> What to produce
Look through the entries for the string "ankle" and copy every line where it shows up.

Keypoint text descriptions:
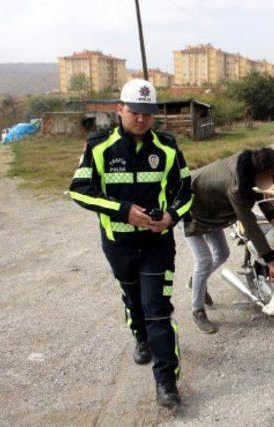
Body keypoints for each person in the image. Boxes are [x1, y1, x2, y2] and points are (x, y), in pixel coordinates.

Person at [69, 79, 192, 410]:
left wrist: (171, 216)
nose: (141, 119)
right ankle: (139, 337)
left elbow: (187, 191)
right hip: (118, 244)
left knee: (158, 311)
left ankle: (166, 381)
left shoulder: (167, 147)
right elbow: (79, 190)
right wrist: (123, 211)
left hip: (157, 245)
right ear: (119, 109)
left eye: (148, 113)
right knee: (133, 298)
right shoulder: (97, 147)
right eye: (135, 112)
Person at [183, 148, 274, 333]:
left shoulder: (249, 165)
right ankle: (197, 311)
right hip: (191, 209)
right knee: (204, 261)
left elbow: (260, 190)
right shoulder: (235, 187)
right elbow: (250, 225)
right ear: (257, 173)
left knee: (222, 253)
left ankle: (196, 281)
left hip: (212, 209)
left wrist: (272, 216)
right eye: (267, 175)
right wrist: (270, 262)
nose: (270, 179)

> Answer for this exercise
right ankle: (139, 337)
left ankle: (166, 381)
right ankle: (197, 311)
left ankle: (196, 281)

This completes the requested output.